§ Work instructions:
Find the line in the entries below that contains "Each unlocated name". Repeat it exactly, and every line after it through the line that contains "man in dark jacket at (333, 308, 403, 444), 10.98".

§ The data:
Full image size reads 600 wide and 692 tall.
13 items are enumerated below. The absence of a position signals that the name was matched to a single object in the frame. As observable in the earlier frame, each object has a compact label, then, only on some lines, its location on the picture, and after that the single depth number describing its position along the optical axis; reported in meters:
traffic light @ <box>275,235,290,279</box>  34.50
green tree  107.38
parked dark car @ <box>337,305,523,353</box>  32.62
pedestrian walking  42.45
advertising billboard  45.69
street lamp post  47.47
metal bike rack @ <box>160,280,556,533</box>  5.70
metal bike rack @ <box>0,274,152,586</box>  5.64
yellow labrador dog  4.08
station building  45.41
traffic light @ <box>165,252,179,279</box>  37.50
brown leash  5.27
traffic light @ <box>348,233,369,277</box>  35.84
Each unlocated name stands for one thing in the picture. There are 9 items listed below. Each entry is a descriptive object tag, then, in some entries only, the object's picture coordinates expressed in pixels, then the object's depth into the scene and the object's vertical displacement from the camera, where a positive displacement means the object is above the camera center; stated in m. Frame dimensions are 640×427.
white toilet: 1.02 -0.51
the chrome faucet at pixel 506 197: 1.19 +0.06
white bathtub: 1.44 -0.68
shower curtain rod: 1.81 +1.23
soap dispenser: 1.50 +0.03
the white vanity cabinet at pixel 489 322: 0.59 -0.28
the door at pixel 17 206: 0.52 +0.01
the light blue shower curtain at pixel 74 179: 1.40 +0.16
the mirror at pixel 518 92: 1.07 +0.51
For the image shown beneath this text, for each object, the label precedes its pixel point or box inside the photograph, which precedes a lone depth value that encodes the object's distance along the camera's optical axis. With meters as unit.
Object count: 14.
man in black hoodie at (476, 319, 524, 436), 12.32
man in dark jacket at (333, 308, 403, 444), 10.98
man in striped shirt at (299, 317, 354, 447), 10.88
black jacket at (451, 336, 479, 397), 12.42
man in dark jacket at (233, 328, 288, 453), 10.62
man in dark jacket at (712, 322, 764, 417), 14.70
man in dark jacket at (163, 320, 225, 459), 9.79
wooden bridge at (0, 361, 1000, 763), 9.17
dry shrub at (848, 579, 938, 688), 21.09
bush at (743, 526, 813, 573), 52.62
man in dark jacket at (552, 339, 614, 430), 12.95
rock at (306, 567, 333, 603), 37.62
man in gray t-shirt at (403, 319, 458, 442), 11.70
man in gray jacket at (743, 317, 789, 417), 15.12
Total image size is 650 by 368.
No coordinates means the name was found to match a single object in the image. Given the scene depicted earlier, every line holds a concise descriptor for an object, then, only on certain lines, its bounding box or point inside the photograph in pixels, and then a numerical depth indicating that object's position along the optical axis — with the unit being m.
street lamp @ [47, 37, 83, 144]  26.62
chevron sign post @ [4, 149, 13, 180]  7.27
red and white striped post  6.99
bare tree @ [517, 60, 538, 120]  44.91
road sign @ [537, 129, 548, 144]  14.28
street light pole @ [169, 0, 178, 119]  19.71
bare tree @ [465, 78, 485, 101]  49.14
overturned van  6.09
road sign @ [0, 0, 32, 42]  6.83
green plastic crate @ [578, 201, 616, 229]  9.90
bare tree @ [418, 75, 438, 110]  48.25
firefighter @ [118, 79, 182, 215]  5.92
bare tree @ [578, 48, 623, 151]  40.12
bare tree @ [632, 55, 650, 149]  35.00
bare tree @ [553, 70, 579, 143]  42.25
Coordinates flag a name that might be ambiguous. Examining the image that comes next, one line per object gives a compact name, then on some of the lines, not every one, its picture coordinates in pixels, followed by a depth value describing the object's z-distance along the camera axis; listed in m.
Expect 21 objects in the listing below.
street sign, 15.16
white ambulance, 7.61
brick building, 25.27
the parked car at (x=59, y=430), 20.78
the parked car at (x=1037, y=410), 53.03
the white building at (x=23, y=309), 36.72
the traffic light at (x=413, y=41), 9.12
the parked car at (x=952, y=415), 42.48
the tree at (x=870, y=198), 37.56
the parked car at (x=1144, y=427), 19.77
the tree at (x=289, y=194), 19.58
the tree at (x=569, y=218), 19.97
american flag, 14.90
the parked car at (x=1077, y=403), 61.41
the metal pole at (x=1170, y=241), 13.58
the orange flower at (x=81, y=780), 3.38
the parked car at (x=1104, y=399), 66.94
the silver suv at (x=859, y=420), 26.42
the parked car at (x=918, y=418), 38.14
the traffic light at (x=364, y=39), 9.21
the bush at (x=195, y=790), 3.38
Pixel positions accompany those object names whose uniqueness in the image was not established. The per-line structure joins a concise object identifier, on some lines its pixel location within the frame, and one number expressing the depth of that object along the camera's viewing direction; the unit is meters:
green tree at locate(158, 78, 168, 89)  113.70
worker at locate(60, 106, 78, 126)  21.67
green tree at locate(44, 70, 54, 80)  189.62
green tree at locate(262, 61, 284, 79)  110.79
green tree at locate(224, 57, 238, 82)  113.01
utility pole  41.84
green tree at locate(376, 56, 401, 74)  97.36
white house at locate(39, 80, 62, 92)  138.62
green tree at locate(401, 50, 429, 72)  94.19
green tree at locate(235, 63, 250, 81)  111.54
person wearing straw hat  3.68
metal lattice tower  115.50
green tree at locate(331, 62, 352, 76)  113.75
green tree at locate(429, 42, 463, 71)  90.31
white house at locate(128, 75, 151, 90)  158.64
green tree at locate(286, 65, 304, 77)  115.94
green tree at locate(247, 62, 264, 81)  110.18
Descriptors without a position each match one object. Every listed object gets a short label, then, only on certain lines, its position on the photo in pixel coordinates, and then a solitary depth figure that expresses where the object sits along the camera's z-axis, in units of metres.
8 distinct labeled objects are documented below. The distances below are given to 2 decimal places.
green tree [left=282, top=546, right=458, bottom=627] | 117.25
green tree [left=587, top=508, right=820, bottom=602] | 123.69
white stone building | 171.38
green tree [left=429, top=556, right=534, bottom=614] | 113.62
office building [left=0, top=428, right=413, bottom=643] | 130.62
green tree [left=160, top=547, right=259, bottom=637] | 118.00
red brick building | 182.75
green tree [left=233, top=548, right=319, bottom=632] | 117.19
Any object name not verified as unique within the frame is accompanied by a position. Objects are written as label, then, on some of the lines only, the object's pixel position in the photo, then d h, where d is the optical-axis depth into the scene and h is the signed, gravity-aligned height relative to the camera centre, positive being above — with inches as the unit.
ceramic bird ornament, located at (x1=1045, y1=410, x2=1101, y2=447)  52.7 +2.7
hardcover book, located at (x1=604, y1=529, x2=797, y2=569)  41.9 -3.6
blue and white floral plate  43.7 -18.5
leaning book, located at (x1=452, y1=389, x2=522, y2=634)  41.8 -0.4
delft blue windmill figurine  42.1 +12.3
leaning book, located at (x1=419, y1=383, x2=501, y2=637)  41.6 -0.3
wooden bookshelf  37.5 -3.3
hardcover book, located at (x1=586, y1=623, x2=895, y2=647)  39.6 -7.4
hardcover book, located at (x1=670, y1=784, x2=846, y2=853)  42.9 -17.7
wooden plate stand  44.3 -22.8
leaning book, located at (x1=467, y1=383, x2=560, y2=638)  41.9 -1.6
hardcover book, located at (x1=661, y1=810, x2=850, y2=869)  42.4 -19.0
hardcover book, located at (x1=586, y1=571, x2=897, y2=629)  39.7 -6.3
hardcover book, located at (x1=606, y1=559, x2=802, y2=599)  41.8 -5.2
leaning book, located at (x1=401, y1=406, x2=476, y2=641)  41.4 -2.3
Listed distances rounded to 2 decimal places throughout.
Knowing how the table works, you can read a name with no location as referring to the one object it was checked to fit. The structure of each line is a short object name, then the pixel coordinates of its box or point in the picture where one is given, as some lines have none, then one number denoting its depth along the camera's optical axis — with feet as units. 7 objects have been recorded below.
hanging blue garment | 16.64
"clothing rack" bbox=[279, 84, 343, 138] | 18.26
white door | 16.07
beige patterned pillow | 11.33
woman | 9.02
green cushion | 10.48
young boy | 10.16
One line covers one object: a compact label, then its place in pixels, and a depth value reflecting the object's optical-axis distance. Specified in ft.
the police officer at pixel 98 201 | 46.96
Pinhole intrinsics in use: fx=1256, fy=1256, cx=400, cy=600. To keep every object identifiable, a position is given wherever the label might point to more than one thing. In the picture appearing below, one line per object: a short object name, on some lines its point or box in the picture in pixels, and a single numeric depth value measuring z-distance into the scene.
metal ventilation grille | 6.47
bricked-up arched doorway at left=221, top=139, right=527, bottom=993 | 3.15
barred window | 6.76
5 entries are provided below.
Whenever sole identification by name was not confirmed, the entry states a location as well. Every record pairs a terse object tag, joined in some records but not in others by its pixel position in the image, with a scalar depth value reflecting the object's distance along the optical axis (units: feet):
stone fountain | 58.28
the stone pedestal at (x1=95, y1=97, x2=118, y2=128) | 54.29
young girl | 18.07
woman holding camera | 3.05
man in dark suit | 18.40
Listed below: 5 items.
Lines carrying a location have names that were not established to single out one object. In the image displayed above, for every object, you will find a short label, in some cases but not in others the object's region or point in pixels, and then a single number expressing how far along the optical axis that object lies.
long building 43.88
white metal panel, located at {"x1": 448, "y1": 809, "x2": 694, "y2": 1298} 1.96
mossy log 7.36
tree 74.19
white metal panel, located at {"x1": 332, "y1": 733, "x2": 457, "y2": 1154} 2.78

§ Task response:
Each unlocated name stands for one thing in the picture. There are 9 items listed below. Each entry is a descriptive object tag, then, in some entries only, the object's picture coordinates expressed in pixels, then the object's depth into the scene and the object's vertical displacement from the camera, where a positive displacement means the object is above the camera center; stated in m. Frame dimensions are 640×427.
white toilet: 1.02 -0.51
the chrome faucet at pixel 506 197: 1.19 +0.06
white bathtub: 1.44 -0.68
shower curtain rod: 1.81 +1.23
soap dispenser: 1.50 +0.03
the white vanity cabinet at pixel 489 322: 0.59 -0.28
the door at pixel 17 206: 0.52 +0.01
the light blue shower curtain at pixel 74 179: 1.40 +0.16
the mirror at pixel 518 92: 1.07 +0.51
For the image shown beneath this text, for each object, the label precedes its pixel point or box inside the photograph, which precedes a lone depth value that encodes the object's distance along the camera's optical axis. With meters as unit.
Object count: 14.
man in black hoodie at (476, 319, 524, 436), 12.32
man in dark jacket at (333, 308, 403, 444), 10.98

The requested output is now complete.